Utahns now have seven days to visit the Utah Department of Alcoholic Beverage Control website — https://abc.utah.gov — to register for a chance to buy one of the 108 bottles the state received this year from the famed Buffalo Trace Distillery in Kentucky.

The company website says the whiskey, named for the master distiller who helped revive the bourbon industry in the 1980s, has notes of “clove, vanilla, and old leather” and a “long and warm finish."

DABC Deputy Director Cade Meier officially announced the selection during Tuesday’s monthly meeting of the state liquor commission.

The agency believes, he said, “this is a fair and consistent way to offer these products to the public."

To participate in this — and future drawings — consumers 21 and older must first create a personal profile on the DABC website that includes an email, birthdate and the last four digits of either their Utah driver license, passport, military or work ID.

Consumers will have to show the identification when they go to buy the bottle at the state-run liquor store they listed at the time of registration, Meier explained.

Only Utahns and those in the active military in the state can put their name in the drawing.
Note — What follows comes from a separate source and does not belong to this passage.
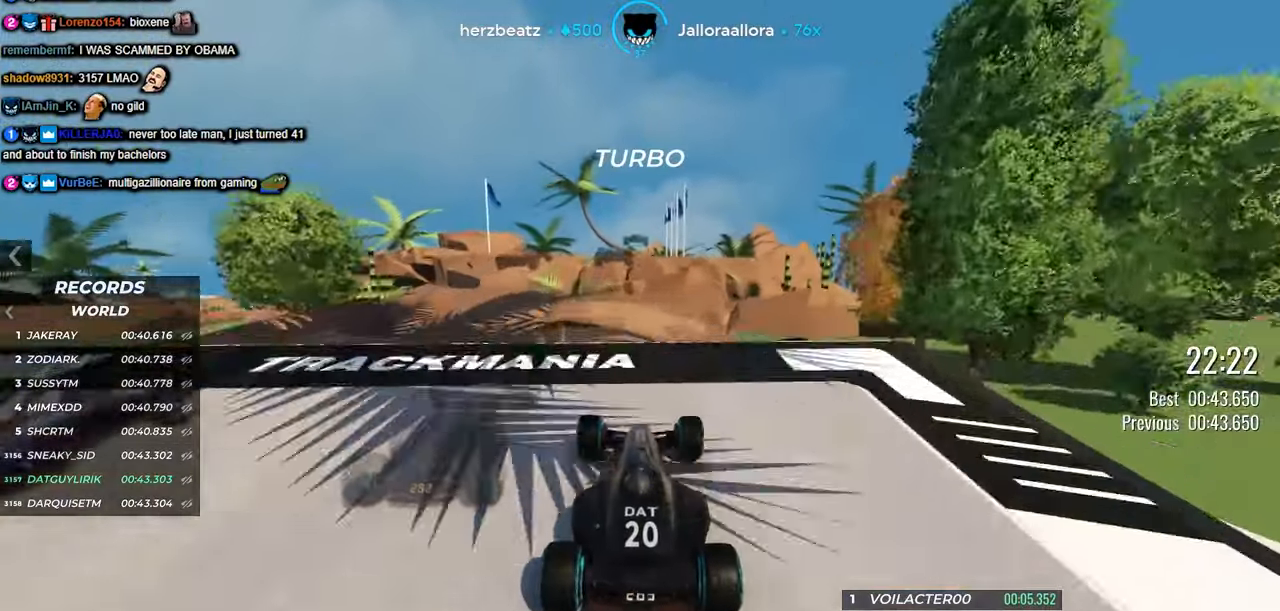
{"keys": ["up"], "events": []}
DABC employees may not participate; neither can restaurants, bars or other businesses with state liquor licenses.

The names for this first drawing will be picked randomly by computer after July 1. Those selected will be notified by email. Only one bottle can be purchased per address, and reselling the product is prohibited.

This is the first of three drawings to be held during a 90-day trial period, being mandated by the Utah attorney general’s office while the agency writes administrative rules for managing the drawing process.

“If the trial period is successful and rules are written," spokesman Terry Wood said in a news release, "it is likely the DABC will be granted approval to continue the program.”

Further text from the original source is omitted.